Spin the wheel and check for rub. If there’s any, the caliper needs realigning. (see: How to Fix a Rubbing Hydraulic Disc Brake)

Once the brake is clean and rub-free, torque the caliper bolts to spec (typically 6-8 Nm).

Step 7: Test ride before riding for real

Find an empty piece of road or a parking lot. Pull the brake hard at low speed. You’re looking for:

  1. Firm lever feel. No spongy bottom-out. The lever should hit a solid stop short of the bar.
  2. Symmetric front and rear feel. If one feels softer than the other, that one needs another bleed.
  3. No drag when released. Spin the wheel after braking. Pads shouldn’t be touching the rotor at rest.

If you swapped pads at the same time as the bleed (a common move), bed them in before the first real ride. (see: How to Bed In New Brake Pads)

Step 8: Clean the bleed kit

DOT fluid sitting in the syringes and hoses will degrade the rubber seals in your kit over time. After every use:

  1. Pump alcohol through both syringe hoses to flush the DOT out.
  2. Disassemble the syringes.
  3. Wipe every piece that touched fluid with alcohol on a rag.
  4. Lay everything out to dry before reassembling.

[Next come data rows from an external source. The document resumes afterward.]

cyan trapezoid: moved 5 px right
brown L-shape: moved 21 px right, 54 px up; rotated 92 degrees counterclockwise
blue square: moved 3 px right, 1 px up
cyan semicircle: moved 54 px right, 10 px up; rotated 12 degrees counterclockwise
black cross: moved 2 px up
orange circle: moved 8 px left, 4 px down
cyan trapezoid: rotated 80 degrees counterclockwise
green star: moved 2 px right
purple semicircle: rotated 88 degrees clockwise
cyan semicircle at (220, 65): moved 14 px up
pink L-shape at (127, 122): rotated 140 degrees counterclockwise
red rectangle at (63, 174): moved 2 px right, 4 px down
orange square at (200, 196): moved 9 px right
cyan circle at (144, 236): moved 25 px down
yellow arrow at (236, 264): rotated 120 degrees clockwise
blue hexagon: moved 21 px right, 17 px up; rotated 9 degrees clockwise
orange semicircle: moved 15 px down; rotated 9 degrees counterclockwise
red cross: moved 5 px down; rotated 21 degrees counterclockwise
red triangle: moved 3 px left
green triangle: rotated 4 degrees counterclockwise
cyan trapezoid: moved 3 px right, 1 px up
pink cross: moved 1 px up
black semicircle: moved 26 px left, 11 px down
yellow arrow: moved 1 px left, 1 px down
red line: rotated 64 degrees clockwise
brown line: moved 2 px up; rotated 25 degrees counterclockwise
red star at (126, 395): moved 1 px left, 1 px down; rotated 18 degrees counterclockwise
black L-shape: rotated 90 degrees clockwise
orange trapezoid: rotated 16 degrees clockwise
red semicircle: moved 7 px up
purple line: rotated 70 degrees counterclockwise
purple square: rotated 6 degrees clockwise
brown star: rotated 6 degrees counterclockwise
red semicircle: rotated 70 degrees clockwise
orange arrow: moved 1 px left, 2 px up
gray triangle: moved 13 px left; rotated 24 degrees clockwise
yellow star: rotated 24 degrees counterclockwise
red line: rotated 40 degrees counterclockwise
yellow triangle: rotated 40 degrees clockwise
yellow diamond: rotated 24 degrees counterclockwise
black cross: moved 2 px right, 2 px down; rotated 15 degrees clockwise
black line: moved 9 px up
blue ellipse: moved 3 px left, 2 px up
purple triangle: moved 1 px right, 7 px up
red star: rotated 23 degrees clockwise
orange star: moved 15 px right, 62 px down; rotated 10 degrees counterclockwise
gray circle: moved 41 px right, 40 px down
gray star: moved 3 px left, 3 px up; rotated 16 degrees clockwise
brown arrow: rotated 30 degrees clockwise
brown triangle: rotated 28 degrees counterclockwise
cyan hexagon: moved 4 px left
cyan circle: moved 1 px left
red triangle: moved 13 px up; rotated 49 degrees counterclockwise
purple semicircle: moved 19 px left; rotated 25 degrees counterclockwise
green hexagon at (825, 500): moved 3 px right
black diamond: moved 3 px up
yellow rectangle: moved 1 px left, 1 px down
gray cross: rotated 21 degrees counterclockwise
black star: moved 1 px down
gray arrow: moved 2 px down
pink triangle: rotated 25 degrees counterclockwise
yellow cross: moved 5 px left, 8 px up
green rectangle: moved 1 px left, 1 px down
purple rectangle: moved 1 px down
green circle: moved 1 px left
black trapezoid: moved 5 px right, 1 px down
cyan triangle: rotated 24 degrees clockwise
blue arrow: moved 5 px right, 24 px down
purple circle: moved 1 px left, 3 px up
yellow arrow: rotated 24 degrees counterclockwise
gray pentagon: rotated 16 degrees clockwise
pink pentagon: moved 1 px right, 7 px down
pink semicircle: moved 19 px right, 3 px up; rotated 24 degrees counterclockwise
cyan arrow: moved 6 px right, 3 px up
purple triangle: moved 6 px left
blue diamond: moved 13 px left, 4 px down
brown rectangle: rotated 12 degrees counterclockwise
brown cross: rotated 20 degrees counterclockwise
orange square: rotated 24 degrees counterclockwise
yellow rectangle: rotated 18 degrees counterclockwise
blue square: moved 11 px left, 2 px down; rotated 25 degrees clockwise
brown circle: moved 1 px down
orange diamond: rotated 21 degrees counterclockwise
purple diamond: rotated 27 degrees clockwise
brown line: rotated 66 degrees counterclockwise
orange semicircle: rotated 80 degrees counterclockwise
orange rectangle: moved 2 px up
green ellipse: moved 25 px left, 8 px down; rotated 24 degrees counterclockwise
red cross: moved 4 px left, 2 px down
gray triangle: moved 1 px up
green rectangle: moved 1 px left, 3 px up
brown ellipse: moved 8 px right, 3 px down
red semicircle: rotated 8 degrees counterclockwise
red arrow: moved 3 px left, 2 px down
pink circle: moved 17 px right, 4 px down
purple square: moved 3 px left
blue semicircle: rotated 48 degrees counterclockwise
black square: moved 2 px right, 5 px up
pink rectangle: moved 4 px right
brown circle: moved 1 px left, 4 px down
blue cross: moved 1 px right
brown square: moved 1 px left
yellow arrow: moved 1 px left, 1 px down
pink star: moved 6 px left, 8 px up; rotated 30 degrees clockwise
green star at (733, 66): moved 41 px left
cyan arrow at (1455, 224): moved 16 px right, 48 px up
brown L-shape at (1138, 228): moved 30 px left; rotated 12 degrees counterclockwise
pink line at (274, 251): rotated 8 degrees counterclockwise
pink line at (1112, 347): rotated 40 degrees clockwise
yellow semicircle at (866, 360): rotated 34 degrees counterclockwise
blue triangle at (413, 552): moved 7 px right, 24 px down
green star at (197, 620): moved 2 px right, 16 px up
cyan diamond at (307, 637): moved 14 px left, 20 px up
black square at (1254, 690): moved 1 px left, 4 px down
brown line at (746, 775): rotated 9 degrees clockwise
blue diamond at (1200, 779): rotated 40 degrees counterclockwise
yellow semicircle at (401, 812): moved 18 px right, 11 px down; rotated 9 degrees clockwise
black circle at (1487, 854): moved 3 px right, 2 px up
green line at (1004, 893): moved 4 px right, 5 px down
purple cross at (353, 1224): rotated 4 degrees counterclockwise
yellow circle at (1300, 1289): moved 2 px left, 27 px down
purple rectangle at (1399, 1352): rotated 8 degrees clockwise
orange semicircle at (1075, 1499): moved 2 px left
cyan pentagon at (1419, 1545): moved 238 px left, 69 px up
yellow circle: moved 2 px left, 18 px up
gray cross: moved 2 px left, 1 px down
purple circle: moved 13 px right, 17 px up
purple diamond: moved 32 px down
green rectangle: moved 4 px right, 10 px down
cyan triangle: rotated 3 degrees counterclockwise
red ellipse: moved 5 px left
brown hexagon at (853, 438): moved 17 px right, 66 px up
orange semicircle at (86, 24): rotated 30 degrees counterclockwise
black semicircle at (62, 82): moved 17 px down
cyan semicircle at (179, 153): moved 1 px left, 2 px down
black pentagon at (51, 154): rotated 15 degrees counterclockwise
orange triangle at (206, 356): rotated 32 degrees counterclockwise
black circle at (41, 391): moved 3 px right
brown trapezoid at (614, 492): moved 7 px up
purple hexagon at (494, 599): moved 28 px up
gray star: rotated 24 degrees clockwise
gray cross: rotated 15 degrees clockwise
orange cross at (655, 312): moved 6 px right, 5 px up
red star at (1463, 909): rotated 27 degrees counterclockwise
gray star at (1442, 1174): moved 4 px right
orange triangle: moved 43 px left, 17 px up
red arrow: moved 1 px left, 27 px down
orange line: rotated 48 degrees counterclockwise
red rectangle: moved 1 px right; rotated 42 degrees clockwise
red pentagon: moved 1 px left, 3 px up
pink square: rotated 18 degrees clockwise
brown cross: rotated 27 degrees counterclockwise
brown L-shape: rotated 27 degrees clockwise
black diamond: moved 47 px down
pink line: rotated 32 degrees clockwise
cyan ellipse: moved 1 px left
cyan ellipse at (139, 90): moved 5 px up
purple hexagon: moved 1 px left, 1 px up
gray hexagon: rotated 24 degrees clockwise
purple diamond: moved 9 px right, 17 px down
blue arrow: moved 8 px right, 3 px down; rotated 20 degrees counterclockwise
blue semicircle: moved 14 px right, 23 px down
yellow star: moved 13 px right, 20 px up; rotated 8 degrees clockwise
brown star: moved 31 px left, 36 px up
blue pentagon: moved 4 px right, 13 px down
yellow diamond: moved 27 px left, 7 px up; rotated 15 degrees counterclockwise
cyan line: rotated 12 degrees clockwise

A clean kit will last years. A neglected kit will start leaking at the syringe seals after a few uses.

Common screwups

  • Mixing DOT and mineral oil systems. Shared bleed kits between Shimano and SRAM brakes is how seals get destroyed. Keep two kits, one for each fluid, and label them. Or do one type and let a shop do the other.
  • Forgetting the O-ring. If the bleed port screw goes back in without its O-ring (or with the O-ring still stuck in the port), the brake will leak. Always check both ends.
  • Releasing the lever without pushing the syringe. Sucks air right back into the caliper. If you did this, you’ll feel it on the test ride and need to bleed again.
  • Not flushing dirty fluid first. If your fluid was old and dark, a single pass doesn’t get all of it. Drain, refill, and re-push to actually replace the fluid rather than diluting it.
  • Touching pad friction surfaces with bare fingers. Bleeds often coincide with new pads. Skin oil contaminates the pad face. Always handle pads by the backing plate.

This article is based on Park Tool’s video SRAM Brake Bleeding Procedure.